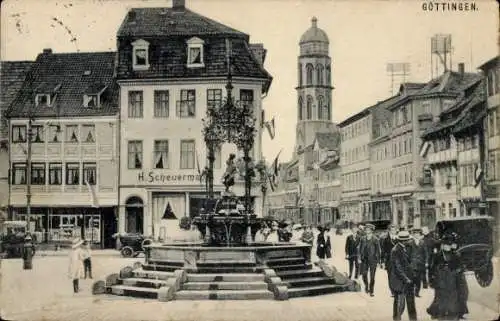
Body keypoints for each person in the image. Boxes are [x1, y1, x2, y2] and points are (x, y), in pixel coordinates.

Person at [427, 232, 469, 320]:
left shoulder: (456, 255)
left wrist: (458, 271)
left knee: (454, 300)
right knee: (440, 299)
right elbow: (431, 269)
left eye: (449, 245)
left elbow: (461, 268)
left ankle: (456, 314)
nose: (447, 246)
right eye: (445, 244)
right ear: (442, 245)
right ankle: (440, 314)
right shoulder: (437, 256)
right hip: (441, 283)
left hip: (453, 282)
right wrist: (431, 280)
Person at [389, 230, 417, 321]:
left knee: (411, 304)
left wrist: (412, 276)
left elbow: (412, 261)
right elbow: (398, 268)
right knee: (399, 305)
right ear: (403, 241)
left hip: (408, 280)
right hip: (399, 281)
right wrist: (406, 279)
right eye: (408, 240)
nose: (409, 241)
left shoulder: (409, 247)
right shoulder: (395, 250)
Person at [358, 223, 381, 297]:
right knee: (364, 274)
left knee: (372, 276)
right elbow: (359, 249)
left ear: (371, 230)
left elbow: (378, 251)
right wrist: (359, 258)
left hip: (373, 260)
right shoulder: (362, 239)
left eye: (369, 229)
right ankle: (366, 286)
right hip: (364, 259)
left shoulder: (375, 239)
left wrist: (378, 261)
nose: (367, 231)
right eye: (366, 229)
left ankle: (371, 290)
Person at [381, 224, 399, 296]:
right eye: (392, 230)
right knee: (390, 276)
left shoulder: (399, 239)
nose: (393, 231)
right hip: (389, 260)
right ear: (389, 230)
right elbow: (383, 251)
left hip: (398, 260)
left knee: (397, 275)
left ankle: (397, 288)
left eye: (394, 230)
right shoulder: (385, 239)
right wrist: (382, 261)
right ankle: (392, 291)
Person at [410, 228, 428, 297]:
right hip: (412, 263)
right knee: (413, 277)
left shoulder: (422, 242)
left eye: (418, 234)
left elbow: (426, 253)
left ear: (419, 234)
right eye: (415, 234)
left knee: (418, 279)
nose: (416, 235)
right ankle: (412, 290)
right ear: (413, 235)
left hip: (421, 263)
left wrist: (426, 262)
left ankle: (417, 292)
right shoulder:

---------------

Exercise prompt:
Using only the data above, copy out the lines that include the word "knee".

Solution to this exercise:
left knee: (454, 300)
right knee: (440, 299)
left knee: (411, 304)
right knee: (399, 305)
right knee: (364, 274)
left knee: (372, 276)
right knee: (390, 276)
left knee: (397, 275)
right knee: (413, 277)
left knee: (418, 279)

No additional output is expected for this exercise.